If you're hella famous, you can either publish or self-publish and you'll be good. Newsflash: famous people are pretty much always going to be fine. If you're someone like Tim Ferriss or Seth Godin, either your traditional book advance is probably going to be very large, or you have over 500,000 blog followers who love you and will buy your self-published book the second you tell them to (so either way you're going to sell books and make some money).

If you're kind of famous but not hella famous (let's say you have a decent number of followers or founded a small but reputable company or write for a small but reputable publication), the decision whether to self-publish is a bit more tricky. You should probably send out a few book proposals to publishers and see what kind of response you get. Perhaps you'll find a publisher who's really excited about your project.

If you're not famous (someone like me), I think the way to go is self-publishing since you don't really have a choice anyway. I could have spent a year sending off book proposals and even if I got a book deal, it likely wouldn't have been that lucrative. So, instead I decided to experiment with building my own platform to connect with readers.

It all comes back to your intentions. If you want the credibility that comes with having your book stocked in the back of Barnes & Noble in suburban Minneapolis, then by all means you should spend the next year sending off proposals to get a book deal.

If you want to try to build a community around an idea and help inspire others with your story, which is what I'm trying to do, I think the self-publishing tools available today to authors (Amazon, crowdfunding, blogging, social media, etc.) are a great option.

I'm not writing this book to become a bestseller, I'm writing it to serve as a calling card for future writing projects and future work opportunities with mission-aligned organizations. The book is an effort in building my personal platform as well as empowering a community of millennials who refuse to settle for mediocrity and want to change the world. My goal is that I build enough momentum from online sales and word of mouth engagement that maybe I can start writing for a reputable publication, or start speaking at mission-aligned events. Or maybe a publisher wants to work with me to get this book (or my next book) out to a wider retail audience. Or maybe an organization working to help young people fulfill their dreams will want to hire me in a few months. The book is not the end game, it's just the beginning.

Whether you self-publish or publish traditionally, don't write a book to make lots of money because you probably won't make that much. Instead, find a story people absolutely need to hear, and go out and do everything you possibly can to tell it.

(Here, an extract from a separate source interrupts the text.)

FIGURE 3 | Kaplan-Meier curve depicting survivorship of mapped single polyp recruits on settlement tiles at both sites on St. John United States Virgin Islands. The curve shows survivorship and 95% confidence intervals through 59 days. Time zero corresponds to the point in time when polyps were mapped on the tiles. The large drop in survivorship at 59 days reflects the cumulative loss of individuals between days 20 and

More and more, I think the lines are becoming blurred between publishing and self-publishing. All authors, even the hella famous ones working with the top publishing houses, have to "self-publish" in terms of marketing and PR. The snobby people that you meet at book readings are no longer rolling their eyes when you explain to them that you're self-publishing.

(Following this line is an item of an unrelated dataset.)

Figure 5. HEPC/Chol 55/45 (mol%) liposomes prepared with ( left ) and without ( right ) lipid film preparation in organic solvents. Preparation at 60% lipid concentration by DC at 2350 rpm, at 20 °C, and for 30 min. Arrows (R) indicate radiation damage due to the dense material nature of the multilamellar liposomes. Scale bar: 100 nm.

Whenever anyone asks me whether I'm publishing or self-publishing, I respond, "Oh, I'm publishing. The publisher is a wonderful new imprint, called 20s and 30s Press, based in San Francisco, that happens to share a laptop with me. I spent a year of my life (well over 2,000 hours) working on every single aspect of this project, from storyboarding to running a crowdfunding campaign to writing the back cover copy; you better believe I published a book."